Sixteen starters return — eight on each side of the ball. Eight of the returning 16 were either first or second team 2011 All Southern Crescent selections, while seniors JuMichael Ramos (wide receiver) and El-Malik Roberson (safety) received honorable mention recognition.
Two Wildcats, Custis and Norwood were all-state selections in 2011, giving Lovejoy the largest return of all-state players of any team in school history.
This Hughes-coached bunch is good because of skill position depth; they have young players with high ceilings like center Randy Robinson who made the All Southern Crescent team as a freshman. Also because of quarterback Alejandro Bennifield’s emergence as a true field general.
This team should be great because it has speed to burn, and Hughes in his 12th season at Lovejoy presents a picture of coaching stability that is unmatched amongst Clayton and Henry County schools.
But Lovejoy has had plenty of good teams in its 22 years. Thirteen winning seasons. Five teams that have won 10 or more games and nine teams have qualified for the postseason.
And with its first deep state playoff run in 2011, it is arguable that last year’s bunch was a truly great team.
However, many good and great football teams have ended their seasons without hoisting the state championship hardware.
It’s championships that spell the difference between greatness and eliteness.
Sure, the Wildcats have region crowns. Five of them (1999, 2003, 2004, 2010, 2011) to be exact. But at the final whistle last December against Tucker no Lovejoy player was found basking in the glory of being back-to-back region champs. Instead, they were smarting from the sting of being so close to their ultimate goal, but still too far.
And that flavor lingering on the team’s collective palate?
“We didn’t win the last one last year,” Hughes said. “And that left a bitter taste in our mouths.”
Ever eaten something sour, or something that didn’t agree with your tastebuds? The first think you probably did was rush to find another flavor to wash away the taste.
That urgency — acquired in such a painful manner last season — is what can potentially make this Lovejoy team cross the threshold from being great to elite.
That urgency is something that Choice’s 2003 team never had. It’s something Campbell’s squads didn’t experience. And until now, even Hughes’ other teams could not relate.
That’s because the kind of urgency that produces 2012’s team slogan, “win the last one,” can only be taught by getting to the last one and losing.

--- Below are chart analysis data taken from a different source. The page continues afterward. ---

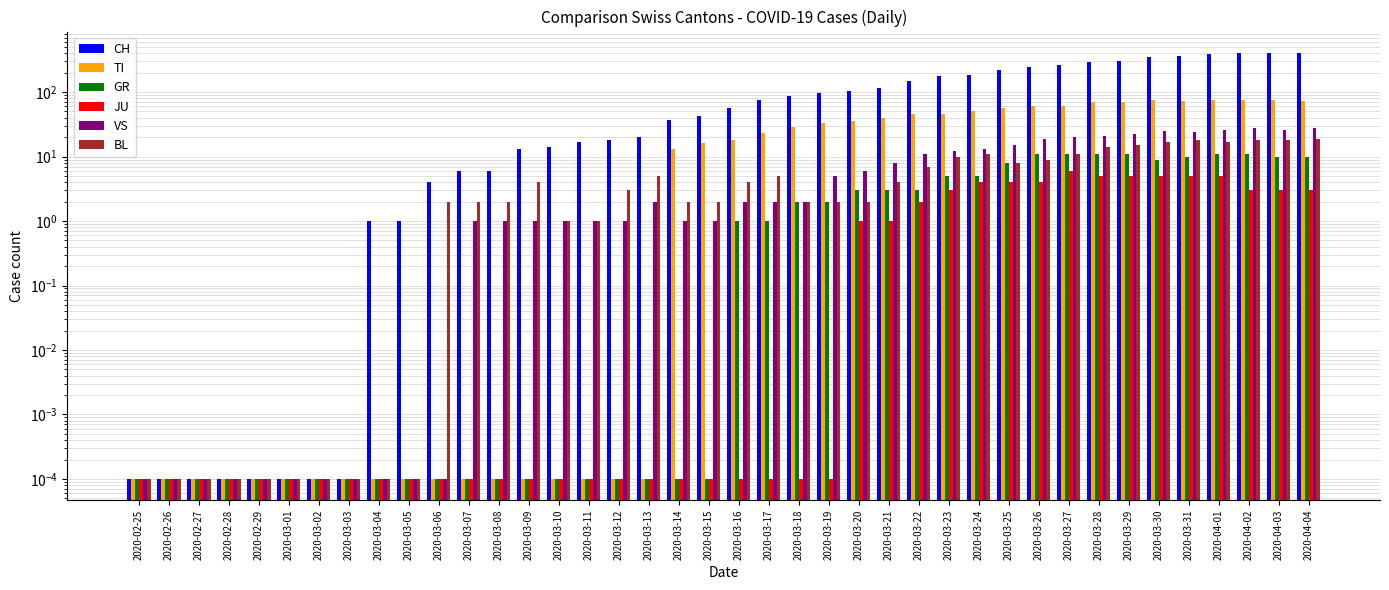

Reading left to right, transcribe all the data shown in this chart.

CH: 0.0	0.0	0.0	0.0	0.0	0.0	0.0	0.0	1.0	1.0	4.0	6.0	6.0	13.0	14.0	17.0	18.0	20.0	37.0	43.0	57.0	76.0	86.0	97.0	104.0	117.0	149.0	179.0	182.0	217.0	243.0	264.0	290.0	300.0	344.0	367.0	395.0	401.0	406.0	406.0
TI: 0.0	0.0	0.0	0.0	0.0	0.0	0.0	0.0	0.0	0.0	0.0	0.0	0.0	0.0	0.0	0.0	0.0	0.0	13.0	16.0	18.0	23.0	29.0	33.0	35.0	40.0	46.0	45.0	50.0	57.0	60.0	61.0	69.0	69.0	75.0	74.0	76.0	75.0	75.0	72.0
GR: 0.0	0.0	0.0	0.0	0.0	0.0	0.0	0.0	0.0	0.0	0.0	0.0	0.0	0.0	0.0	0.0	0.0	0.0	0.0	0.0	1.0	1.0	2.0	2.0	3.0	3.0	3.0	5.0	5.0	8.0	11.0	11.0	11.0	11.0	9.0	10.0	11.0	11.0	10.0	10.0
JU: 0.0	0.0	0.0	0.0	0.0	0.0	0.0	0.0	0.0	0.0	0.0	0.0	0.0	0.0	0.0	0.0	0.0	0.0	0.0	0.0	0.0	0.0	0.0	0.0	1.0	1.0	2.0	3.0	4.0	4.0	4.0	6.0	5.0	5.0	5.0	5.0	5.0	3.0	3.0	3.0
VS: 0.0	0.0	0.0	0.0	0.0	0.0	0.0	0.0	0.0	0.0	0.0	1.0	1.0	1.0	1.0	1.0	1.0	2.0	1.0	1.0	2.0	2.0	2.0	5.0	6.0	8.0	11.0	12.0	13.0	15.0	19.0	20.0	21.0	22.0	25.0	24.0	26.0	28.0	26.0	28.0
BL: 0.0	0.0	0.0	0.0	0.0	0.0	0.0	0.0	0.0	0.0	2.0	2.0	2.0	4.0	1.0	1.0	3.0	5.0	2.0	2.0	4.0	5.0	2.0	2.0	2.0	4.0	7.0	10.0	11.0	8.0	9.0	11.0	14.0	15.0	17.0	18.0	17.0	18.0	18.0	19.0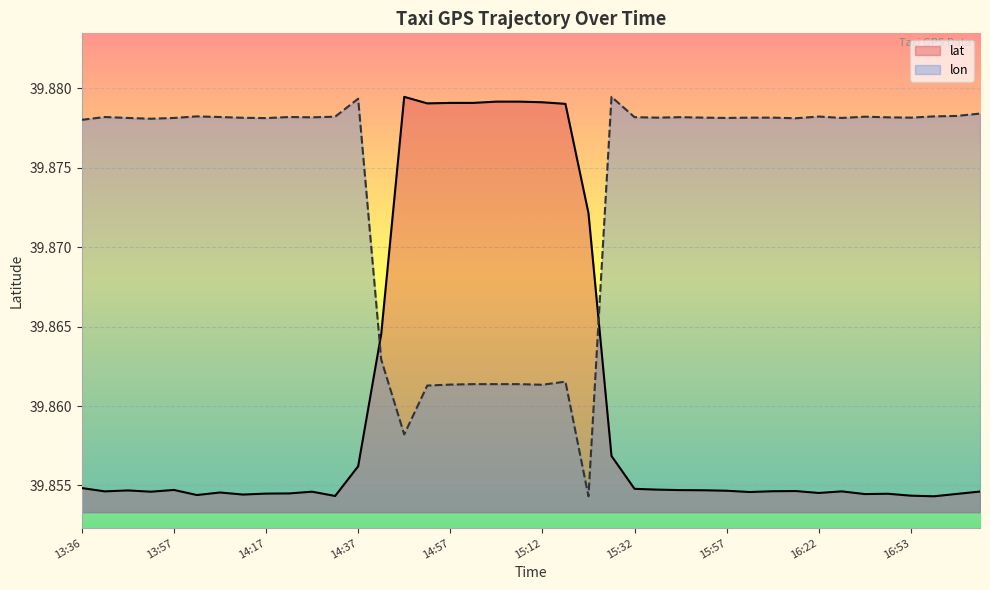

How many categories are shown in the chart?

40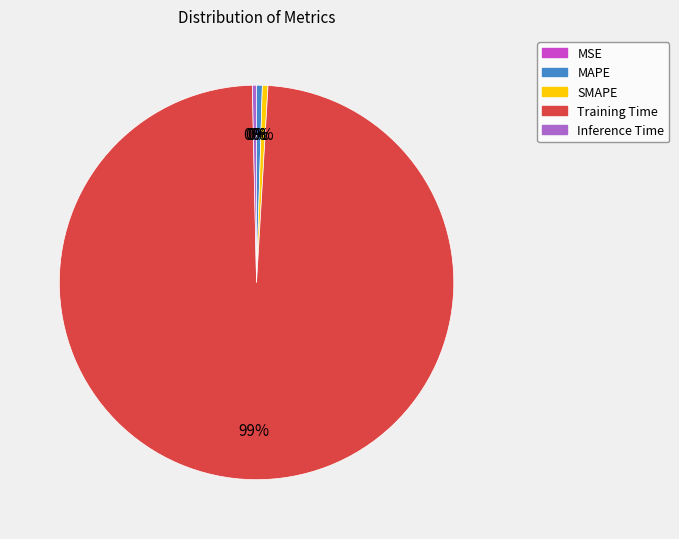

To the nearest percent, what is the average slice percentage?

20%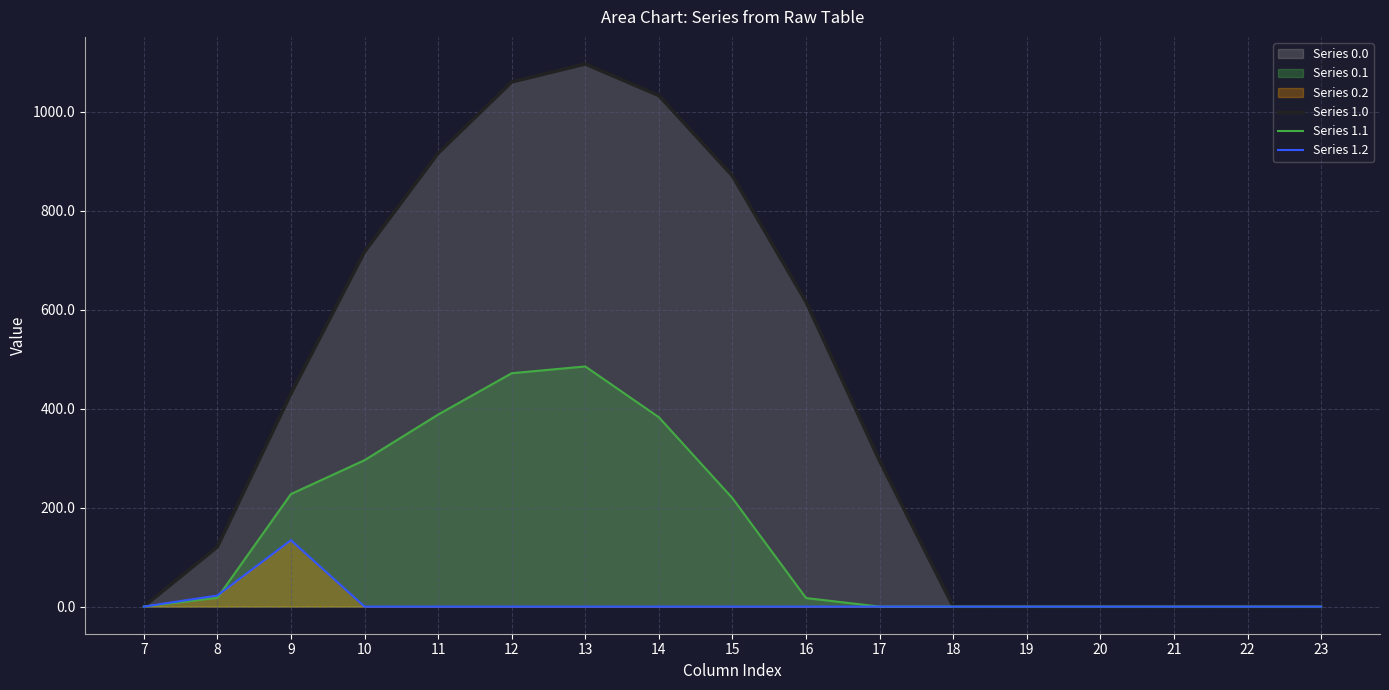

What is the value of the Series 1.0 point at the 9th from the left?

870.6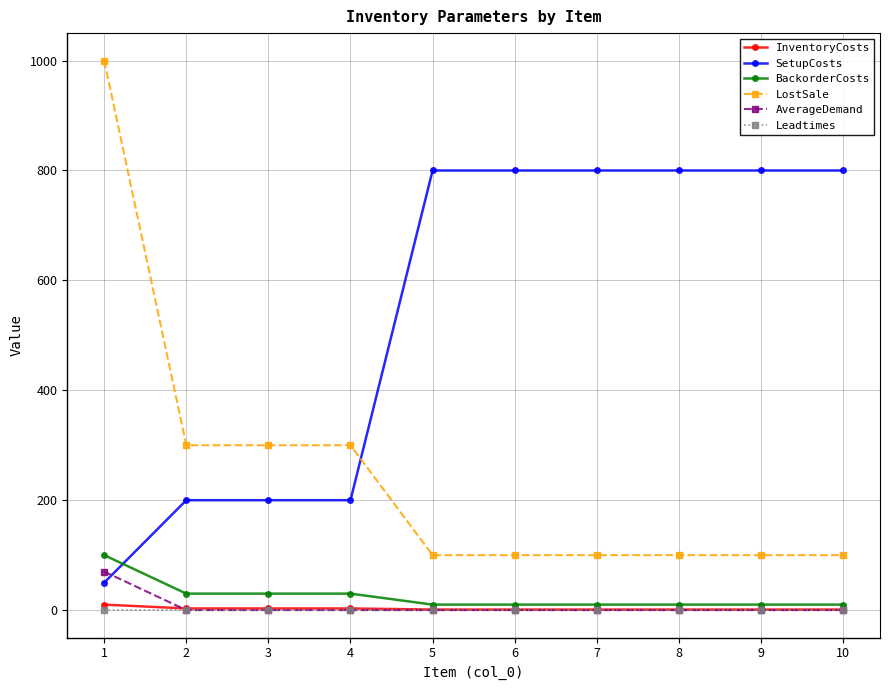

Which series has the largest range (max minus min)?

LostSale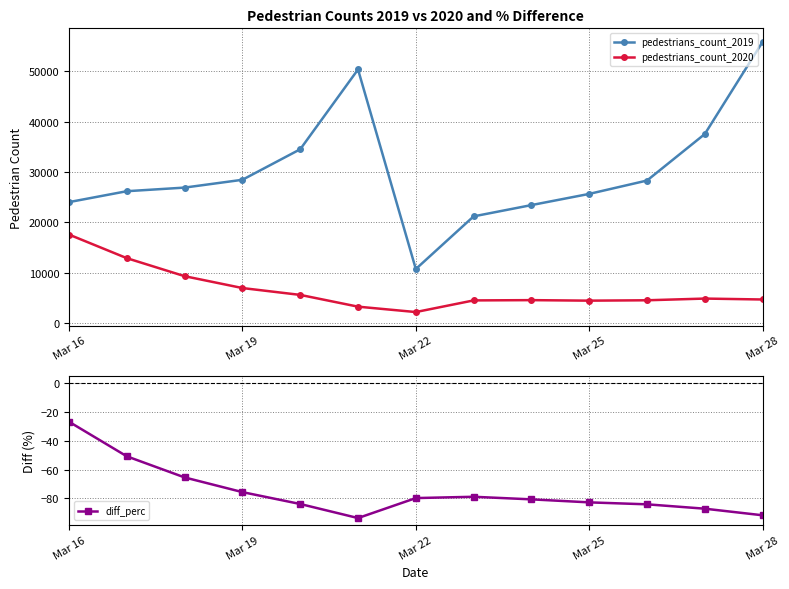

What is the difference between the maximum and minimum values in the pedestrians_count_2019 series?

45127.9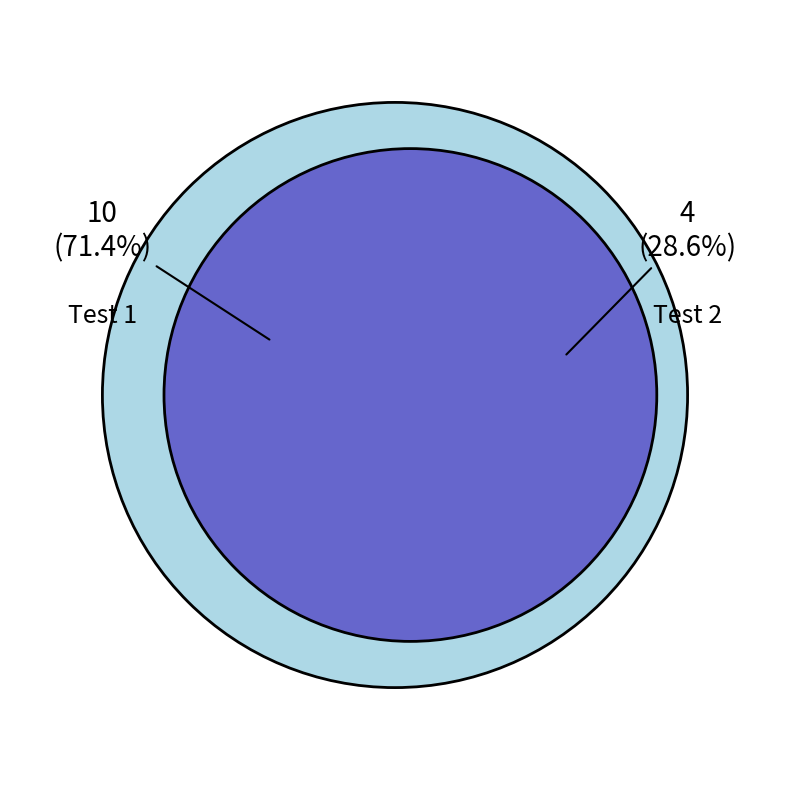

What percentage is the Test 2 slice, to the nearest percent?

29%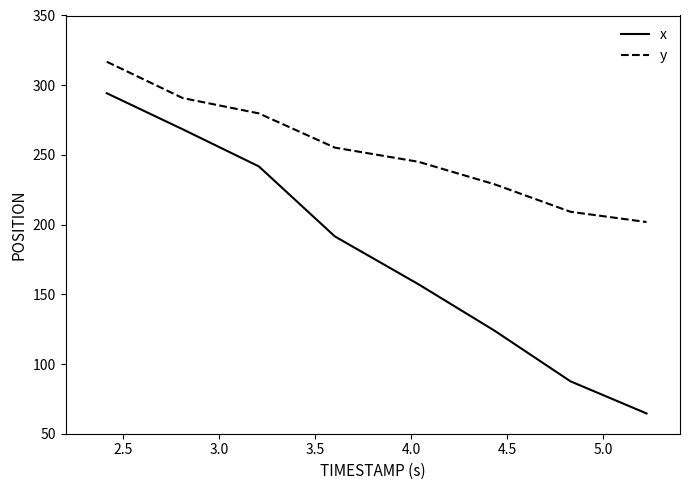

Is this an area chart (filled region under the line)?

No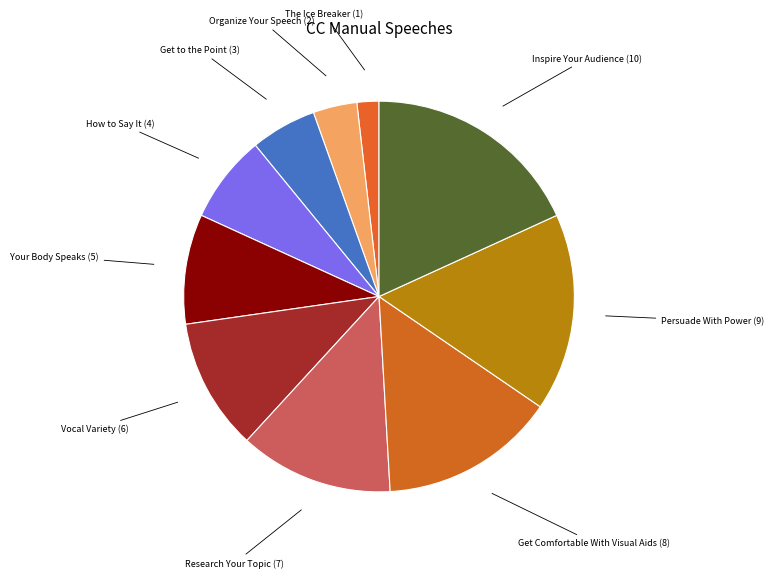

How many segments does this pie chart have?

10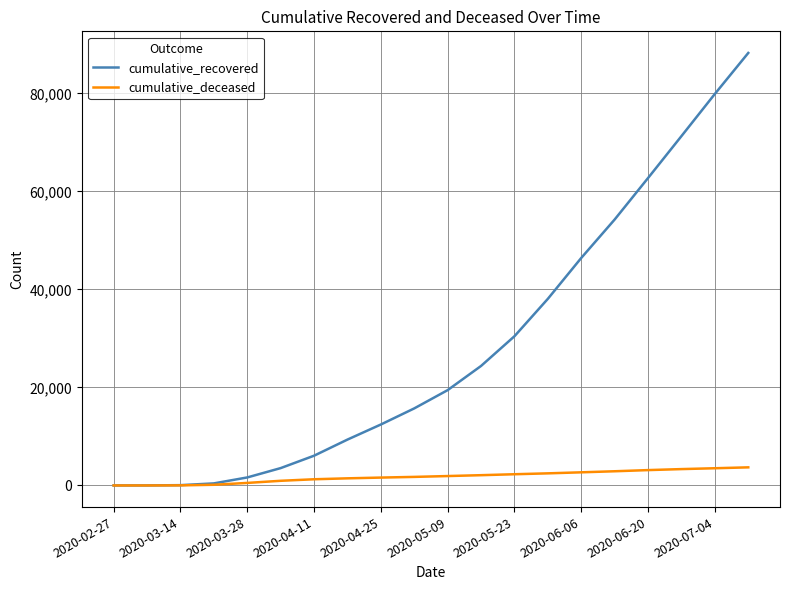

How many categories are shown in the chart?

20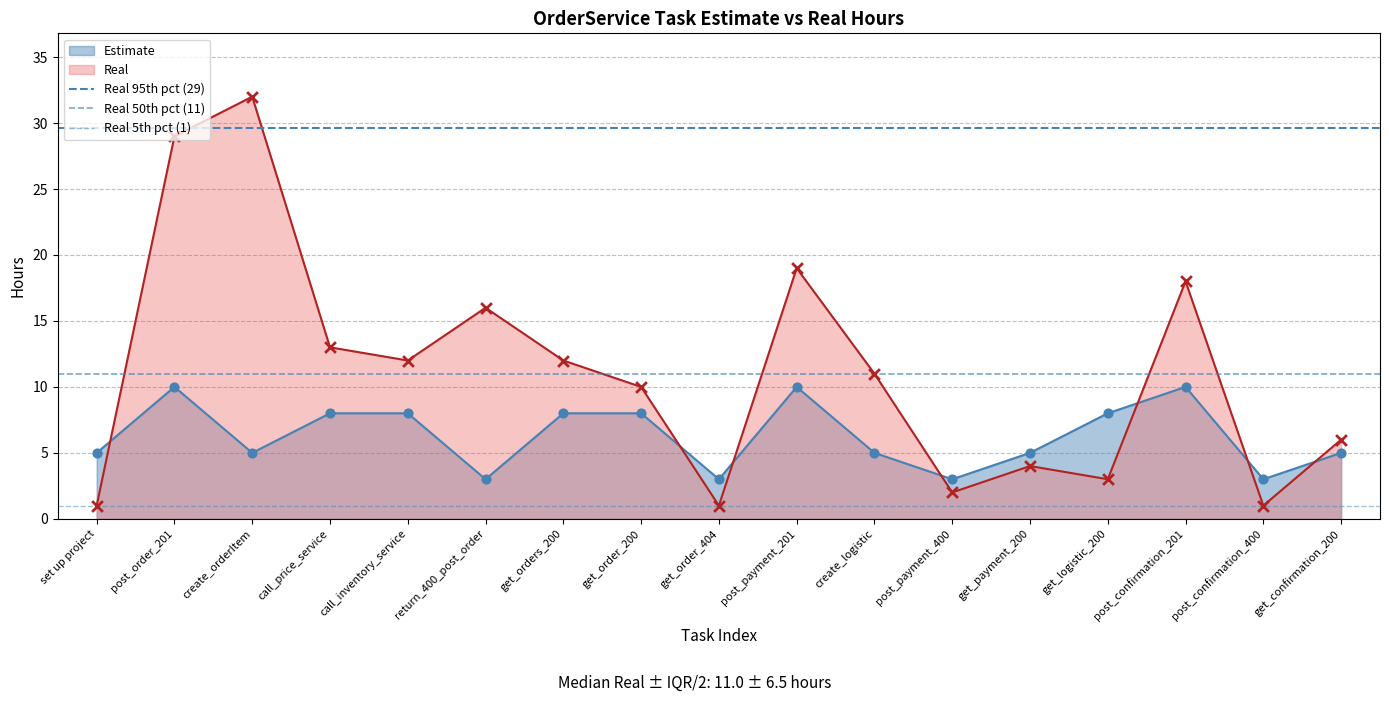

Is the value of Real at post_order_201 greater than the value of Estimate at post_confirmation_400?

Yes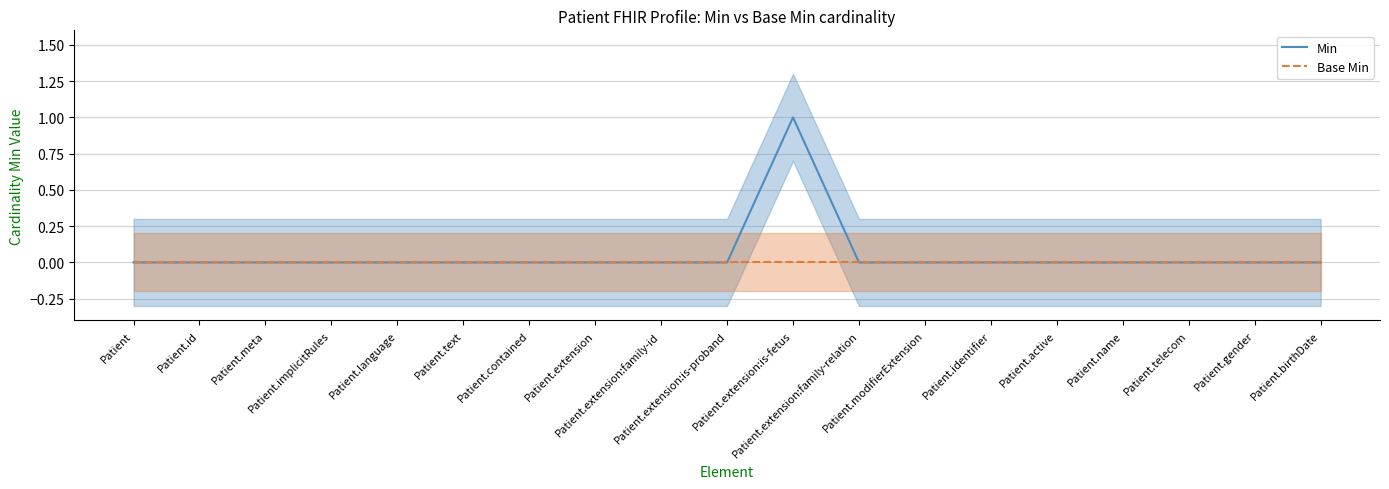

What is the label of the 2nd point from the left?

Patient.id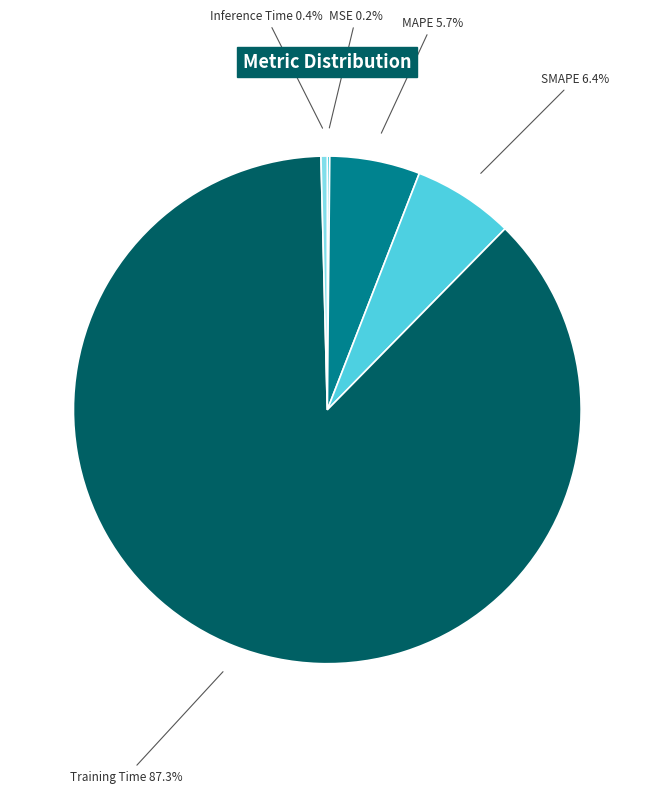

Which category accounts for the majority?

Training Time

“Really to get that far and lose the way we did,” Custis said, “it really does leave a bitter taste in your mouth. We have 33 seniors coming back this year. We’re more hungry this year. This is the only time we’re going to be able to put it together and get this done.”
Check back with me in November and we’ll see. Football is still played on grass and turf, not paper and potential.
But if there was ever a Lovejoy team that can feel safe to pursue that claim, it just might be this one.